* [Exercise goal] What follows is a listing; restate all of it word for word.

....

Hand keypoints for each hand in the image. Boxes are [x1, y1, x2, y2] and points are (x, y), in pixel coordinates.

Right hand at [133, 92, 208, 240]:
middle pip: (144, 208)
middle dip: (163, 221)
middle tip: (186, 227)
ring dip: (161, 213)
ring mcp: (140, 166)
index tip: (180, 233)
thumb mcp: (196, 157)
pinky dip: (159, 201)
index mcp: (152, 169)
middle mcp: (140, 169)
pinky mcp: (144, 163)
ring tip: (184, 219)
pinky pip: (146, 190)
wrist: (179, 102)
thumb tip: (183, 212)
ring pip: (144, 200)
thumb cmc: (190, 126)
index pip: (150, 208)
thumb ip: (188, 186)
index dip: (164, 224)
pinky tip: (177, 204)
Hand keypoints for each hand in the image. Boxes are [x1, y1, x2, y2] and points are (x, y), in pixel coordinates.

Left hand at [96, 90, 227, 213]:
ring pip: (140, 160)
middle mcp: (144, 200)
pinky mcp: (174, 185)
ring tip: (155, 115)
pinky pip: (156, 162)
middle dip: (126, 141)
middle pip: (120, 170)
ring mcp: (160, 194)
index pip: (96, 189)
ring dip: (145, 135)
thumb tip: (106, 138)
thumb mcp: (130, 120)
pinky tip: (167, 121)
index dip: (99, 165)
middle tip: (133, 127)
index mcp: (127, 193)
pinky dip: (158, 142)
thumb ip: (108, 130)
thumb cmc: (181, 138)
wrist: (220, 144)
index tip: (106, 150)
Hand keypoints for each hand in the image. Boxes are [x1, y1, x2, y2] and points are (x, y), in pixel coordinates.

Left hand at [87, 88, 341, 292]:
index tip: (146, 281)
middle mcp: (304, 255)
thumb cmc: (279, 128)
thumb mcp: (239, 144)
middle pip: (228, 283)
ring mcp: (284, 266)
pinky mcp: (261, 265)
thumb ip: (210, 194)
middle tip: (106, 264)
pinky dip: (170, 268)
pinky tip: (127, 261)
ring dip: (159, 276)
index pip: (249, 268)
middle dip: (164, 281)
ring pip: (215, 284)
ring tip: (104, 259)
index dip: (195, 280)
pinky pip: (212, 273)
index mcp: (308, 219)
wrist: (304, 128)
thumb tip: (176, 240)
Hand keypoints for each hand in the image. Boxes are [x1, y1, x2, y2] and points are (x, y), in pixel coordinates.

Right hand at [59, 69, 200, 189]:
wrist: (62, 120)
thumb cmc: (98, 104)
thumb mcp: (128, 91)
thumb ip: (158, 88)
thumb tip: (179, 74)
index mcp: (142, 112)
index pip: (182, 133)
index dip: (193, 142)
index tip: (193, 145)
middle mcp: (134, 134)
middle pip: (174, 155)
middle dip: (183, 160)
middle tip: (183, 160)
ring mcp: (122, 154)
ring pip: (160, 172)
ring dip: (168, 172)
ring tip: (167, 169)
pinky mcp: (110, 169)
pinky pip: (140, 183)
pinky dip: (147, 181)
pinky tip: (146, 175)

....

* [Exercise output]
Hand keypoints for each hand in the image. Boxes are [x1, y1, x2, y2] and points are (x, y), in pixel coordinates.

Right hand at [133, 92, 208, 240]:
middle pip: (144, 208)
middle dip: (163, 221)
middle tip: (186, 227)
ring dip: (161, 213)
ring mcp: (140, 166)
index tip: (180, 233)
thumb mcp: (196, 157)
pinky dip: (159, 201)
index mcp: (152, 169)
middle mcp: (140, 169)
pinky mcp: (144, 163)
ring tip: (184, 219)
pinky pip: (146, 190)
wrist: (179, 102)
thumb tip: (183, 212)
ring pip: (144, 200)
thumb cmc: (190, 126)
index pip: (150, 208)
thumb ip: (188, 186)
index dip: (164, 224)
pinky tip: (177, 204)
Hand keypoints for each hand in the image. Boxes are [x1, y1, x2, y2] and points are (x, y), in pixel coordinates.

Left hand at [96, 90, 227, 213]:
ring pip: (140, 160)
middle mcp: (144, 200)
pinky mcp: (174, 185)
ring tip: (155, 115)
pinky pip: (156, 162)
middle dip: (126, 141)
middle pip: (120, 170)
ring mcp: (160, 194)
index pip: (96, 189)
ring dip: (145, 135)
thumb tip: (106, 138)
thumb mcp: (130, 120)
pinky tip: (167, 121)
index dip: (99, 165)
middle tip: (133, 127)
index mcp: (127, 193)
pinky dip: (158, 142)
thumb ip: (108, 130)
thumb cmc: (181, 138)
wrist: (220, 144)
index tip: (106, 150)
Hand keypoints for each hand in the image. Boxes are [x1, y1, x2, y2] and points are (x, y), in pixel coordinates.

Left hand at [87, 88, 341, 292]:
index tip: (146, 281)
middle mcp: (304, 255)
thumb cmc: (279, 128)
thumb mcp: (239, 144)
middle pip: (228, 283)
ring mcp: (284, 266)
pinky mcp: (261, 265)
thumb ip: (210, 194)
middle tip: (106, 264)
pinky dip: (170, 268)
pinky tip: (127, 261)
ring dip: (159, 276)
index pip: (249, 268)
middle dip: (164, 281)
ring pip: (215, 284)
ring tip: (104, 259)
index dip: (195, 280)
pinky pip: (212, 273)
index mcp: (308, 219)
wrist: (304, 128)
thumb tip: (176, 240)
Hand keypoints for each hand in the image. Boxes are [x1, y1, x2, y2] and points are (x, y), in pixel coordinates.

Right hand at [59, 69, 200, 189]:
wrist: (62, 120)
thumb cmc: (98, 104)
thumb mcp: (128, 91)
thumb ip: (158, 88)
thumb tip: (179, 74)
index mcp: (142, 112)
index pip: (182, 133)
index dip: (193, 142)
index tip: (193, 145)
middle mcp: (134, 134)
middle pip: (174, 155)
middle dip: (183, 160)
middle tip: (183, 160)
ring mcp: (122, 154)
ring pip: (160, 172)
ring dip: (168, 172)
ring tip: (167, 169)
pinky mcp: (110, 169)
pinky pip: (140, 183)
pinky dip: (147, 181)
pinky tip: (146, 175)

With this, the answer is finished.